→ **What you need to do**
Of all the lines in the records below, copy only those that contain the string "Power".

<<<<

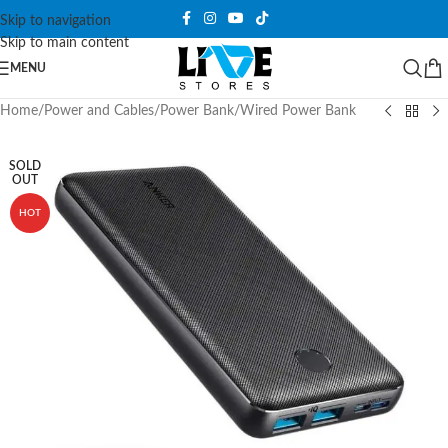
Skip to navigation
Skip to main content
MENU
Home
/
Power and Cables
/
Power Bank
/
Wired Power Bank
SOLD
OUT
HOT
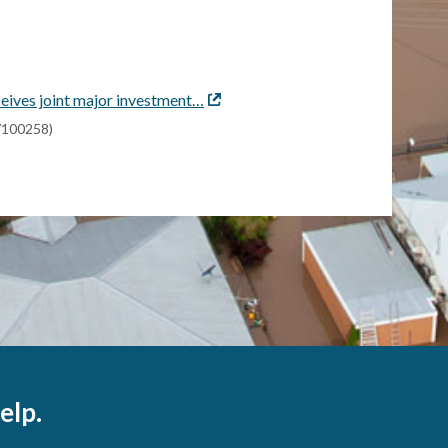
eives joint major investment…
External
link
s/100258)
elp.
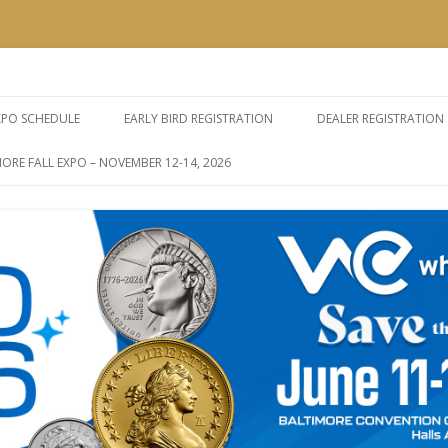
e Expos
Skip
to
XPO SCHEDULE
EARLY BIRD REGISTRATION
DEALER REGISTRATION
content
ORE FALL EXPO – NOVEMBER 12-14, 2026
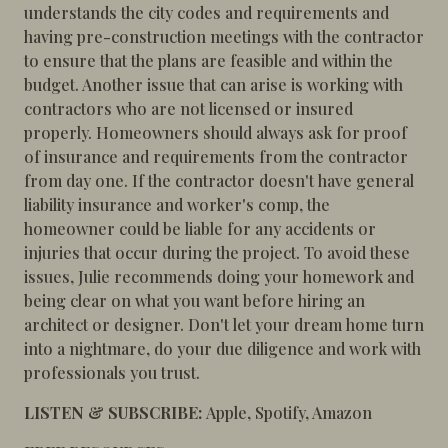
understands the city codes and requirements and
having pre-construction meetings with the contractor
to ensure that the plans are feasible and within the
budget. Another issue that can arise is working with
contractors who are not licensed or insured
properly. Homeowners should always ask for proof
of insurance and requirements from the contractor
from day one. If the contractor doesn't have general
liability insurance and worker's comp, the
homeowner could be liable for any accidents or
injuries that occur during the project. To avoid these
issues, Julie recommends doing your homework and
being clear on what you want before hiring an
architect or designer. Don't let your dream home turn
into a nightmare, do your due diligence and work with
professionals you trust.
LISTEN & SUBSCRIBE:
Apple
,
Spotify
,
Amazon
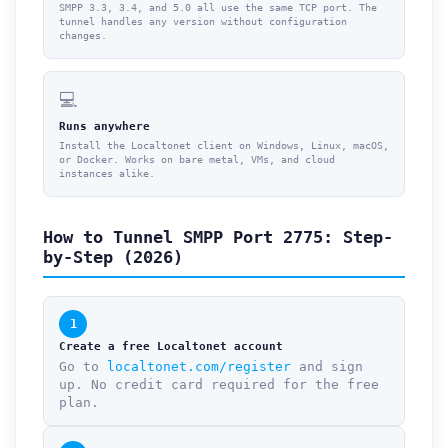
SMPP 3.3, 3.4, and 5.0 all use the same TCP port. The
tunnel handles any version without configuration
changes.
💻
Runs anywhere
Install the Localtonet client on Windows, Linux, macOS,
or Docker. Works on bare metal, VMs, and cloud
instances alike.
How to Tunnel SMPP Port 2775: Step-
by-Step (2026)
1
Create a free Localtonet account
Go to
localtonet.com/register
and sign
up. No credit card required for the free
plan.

>>>>

→ **Completed exercise**
Power and Cables
Power Bank
Wired Power Bank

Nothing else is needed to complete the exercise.